Where an entry below contains an image, skip the image and copy the rest exactly.
Start of Block
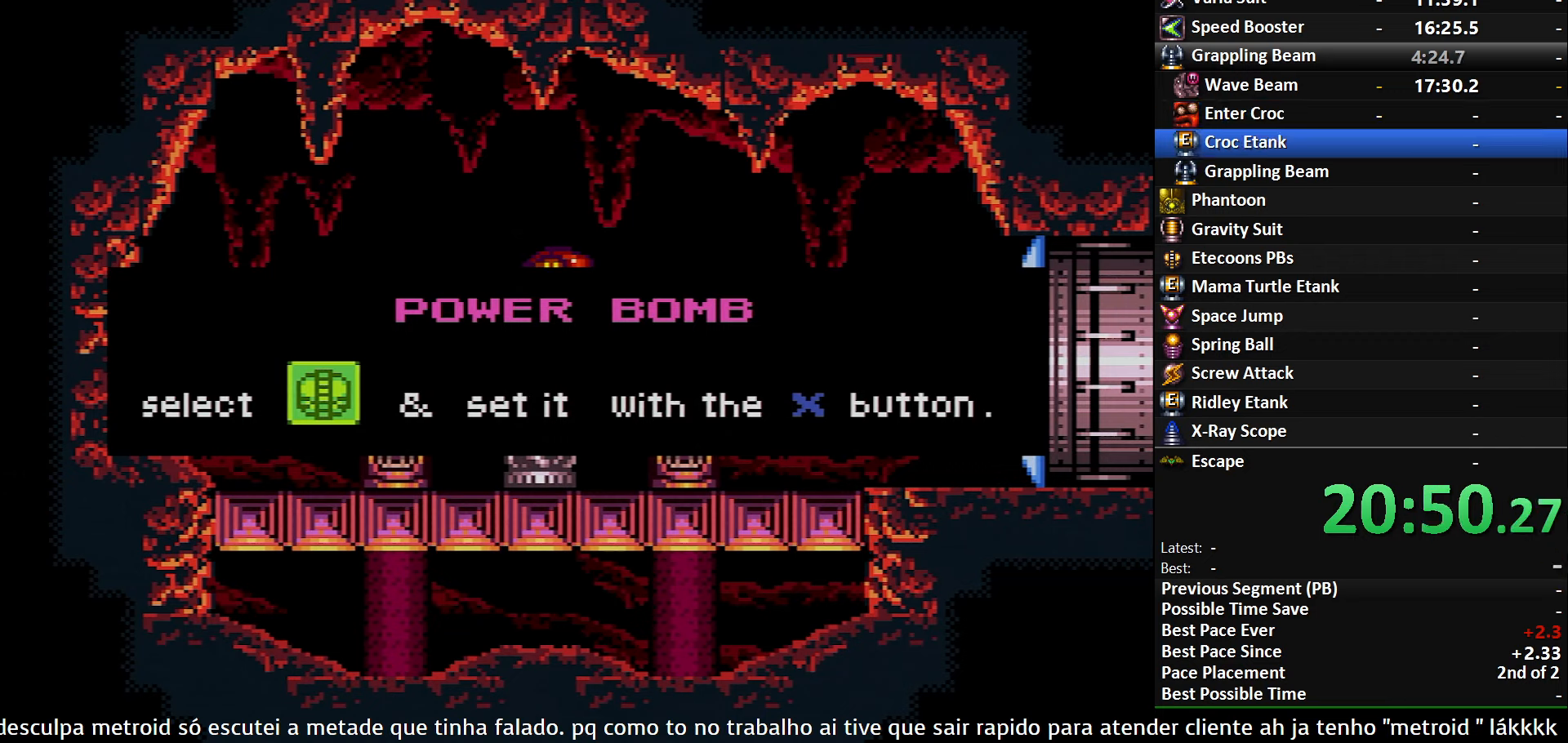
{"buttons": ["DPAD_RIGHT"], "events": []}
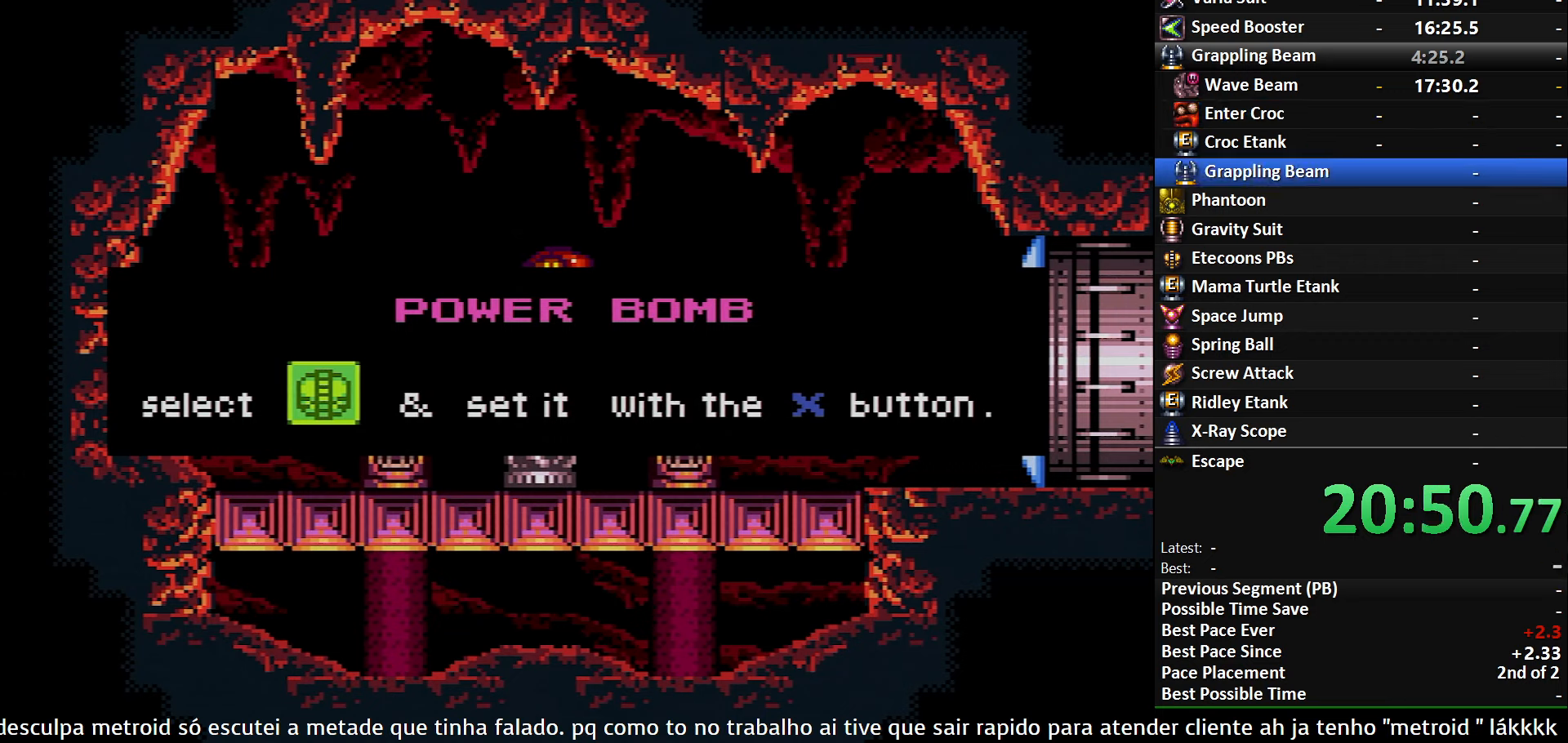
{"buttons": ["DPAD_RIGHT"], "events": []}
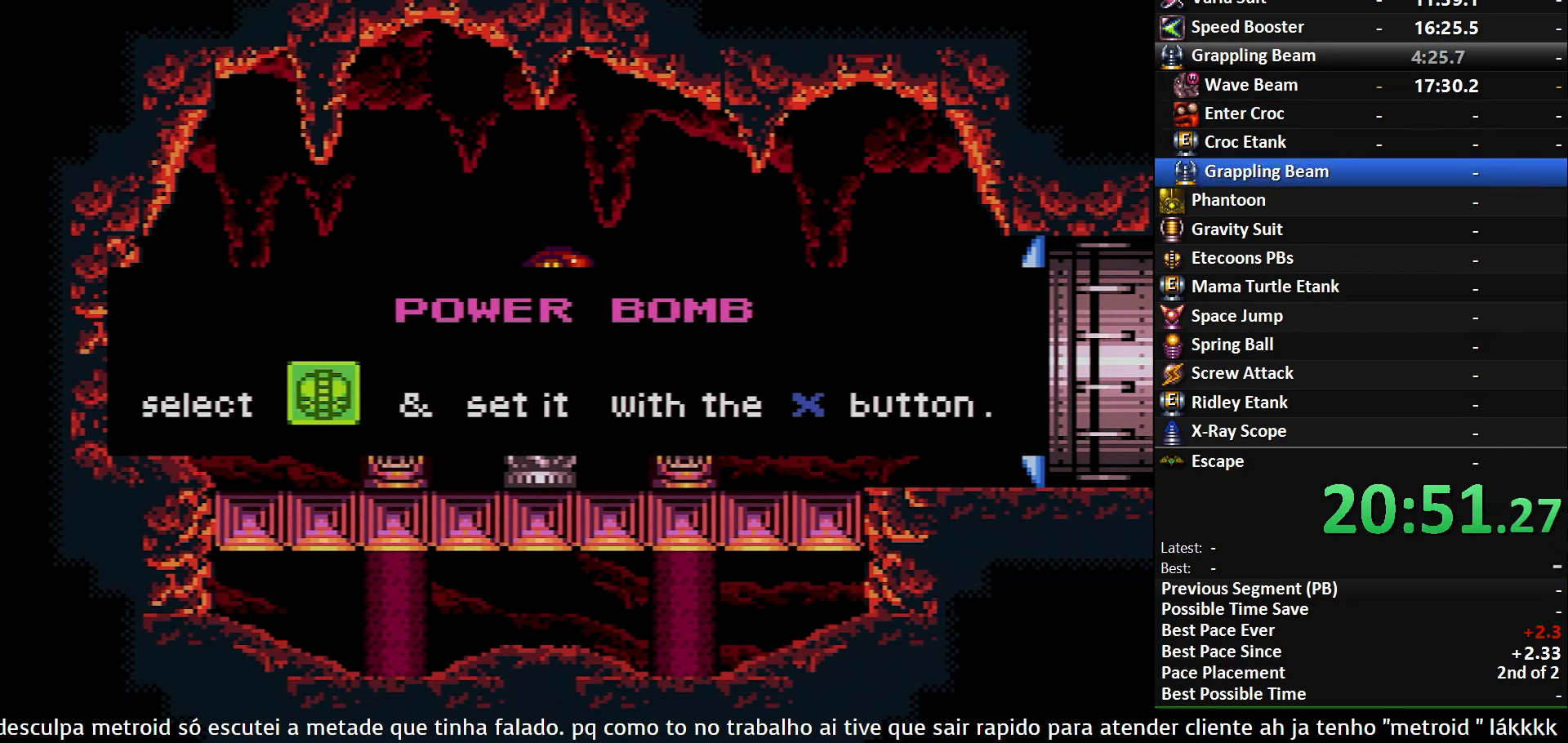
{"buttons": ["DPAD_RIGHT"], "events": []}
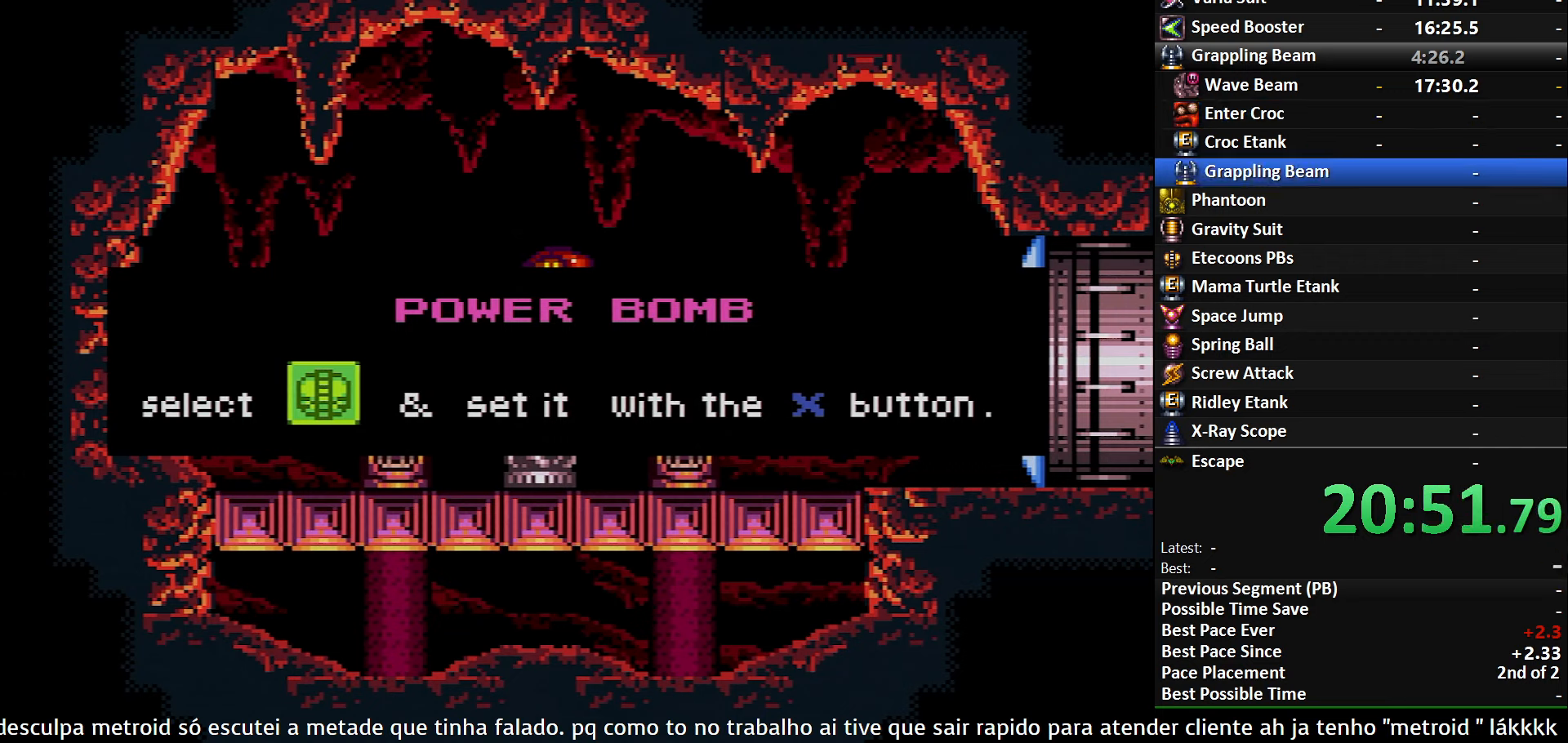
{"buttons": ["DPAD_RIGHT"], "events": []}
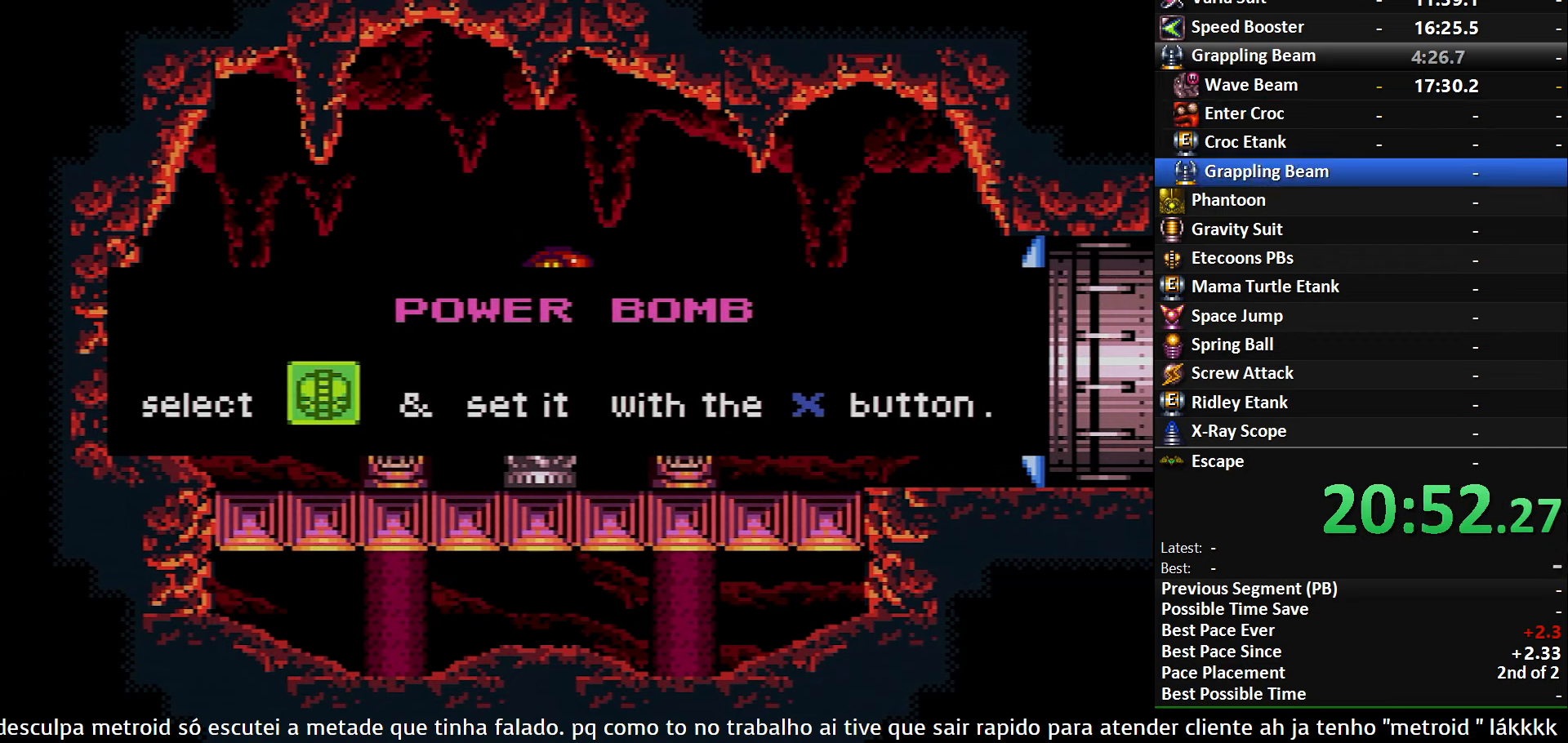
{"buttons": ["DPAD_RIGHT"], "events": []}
End of Block
* Your response
{"buttons": ["DPAD_RIGHT"], "events": []}
{"buttons": ["DPAD_RIGHT"], "events": []}
{"buttons": ["DPAD_RIGHT"], "events": []}
{"buttons": ["DPAD_RIGHT"], "events": []}
{"buttons": ["DPAD_RIGHT"], "events": []}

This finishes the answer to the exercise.